• Yang Diminta: Tuliskan kelanjutan cerita tentang membawa payung saat langit mendung di Bogor, dimulai setelah kalimat terakhirnya.

• Teks Bacaan:

- - - -

Sebulan yang lalu, saya dan teman saya pergi untuk membeli
sesuatu. Sore itu hujan belum lama berhenti setelah turun hampir seharian.
A month ago, me and my friend
went out to buy some things. That evening rain was just stopped that evening
after pouring down for nearly the whole day.
“Hujan lagi ga ya?” saya merenungi langit. Ini Bogor dan ini
sedang musim hujan “Bawa payung ga ya?” gumam saya pada diri sendiri.
“Will it rain again?” I stared
the sky. This is Bogor and it is rainy season “Should I bring the umbrella or
not?” I whispered to myself.
“Ga akan hujan” kata teman saya “Percaya deh”
“It won’t rain” said my friend
“Have faith”
Kami sudah berada di depan pagar ketika saya berhenti dan
berlari masuk.
We were infront of the fence when
I stopped and ran back in.
Teman saya bengong. Tapi beberapa detik kemudian dia
tertawa, menertawakan saya..
My friend gave me blank look. But
few seconds later she laughed, laughed it out loud at me..
Karena saya kembali dengan membawa payung.
Because I returned with an
umbrella.
“Wah, kemana imannya?” dia tergelak-gelak.
“Where’s your faith?” she laughed
hard.
Saya cuma nyengir. Malu. Lebih malu lagi karena sampai kami
kembali, hujan memang tidak berhenti sekali pun beberapa kali kami mendengar
suara guruh, melihat petir dan merasakan angin dingin pertanda hujan bisa turun
kapan saja.
I just grinned. Embarrassed. Got
more embarrassed because after we returned, it didn’t rain though we heard lots
of thunders, saw lightning and felt cold wind which were all the sign that rain
could fall down at any time.

- - - -

• Kumpulan Catatan:
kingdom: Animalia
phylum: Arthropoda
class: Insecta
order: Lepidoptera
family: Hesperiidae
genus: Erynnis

- - - -

• Jawaban Latihan:
Saya berdalih lebih membawa payung untuk berjaga-jaga. Tapi
kalau mau jujur, sebetulnya saya harus mengakui dia benar, rasa khawatir saya
lebih besar dari pada iman saya.
I made excuses that I brought the
umbrella just incase it rained. But the truth is I had to admit she was right,
my worry was bigger than my faith.
Dan saya iri melihat dia berjalan dengan hati ringan. Tanpa
khawatir akan hujan atau cuaca sementara saya berkali-kali melihat langit yang
masih menyisakan mendung, menahan napas setiap kali mendengar suara guruh dan
angin dingin yang berhembus bikin saya ingin cepat-cepat pulang, takut hujan
turun lagi.
And I envied her when I saw her
walking with no trouble. No worrying about rain or the weather while I looked
up to the cloudy sky, holding my breath when I heard the sound of thunders and
the breezing cold wind that made me just wanted hurriedly get back, feared it
would rain again.
Dia menganggap saya paranoid… yah, ada benarnya juga.
She thinks I am being paranoid..
yeah, she got a point.
Saya mencemaskan banyak hal. Kadang kecemasan itu lebih
besar dari perkaranya.
I worry about many things.
Sometimes it was bigger than the cause.
Apakah hanya saya saja yang begitu? Ah, belum lama ini saya
bertemu dengan orang yang paranoidnya melebihi saya dan asal tahu saja, orang
ini laki-laki dan jauh lebih muda dari saya.
Am I the only one in this thing?
Ah, recently I met somebody who is more paranoid than me and fyi, this person
is a male and much younger than me.
Ketika saya dan teman saya itu pergi mengunjungi museum
alkitab di Jakarta, seorang temannya ikut dengan kami. Tapi proses
keikutsertaan teman lelakinya ini adalah seperti berikut; pagi-pagi teman saya
pergi menjemputnya ke terminal angkot dan pulangnya dia harus mengantarkannya
lagi ke terminal.
When me and that friend visited
bible museum in Jakarta, her friend came with us. But the process of him
joining us was like this; in the morning my friend had to pick him from angkot
terminal and she had to take him back to the terminal after we got back in
Bogor.
Kenapa dia harus di jemput dan di antar seperti itu?...
Wakakak.. saya tertawa antara lucu dan juga tidak percaya ketika teman saya
mengatakan teman lelakinya itu takut hilang..
What made him had to be picked up
from and accompanied to the terminal?... Lol.. I laughed for found it so funny
and also disbelief when my friend said he was afraid he would get lost..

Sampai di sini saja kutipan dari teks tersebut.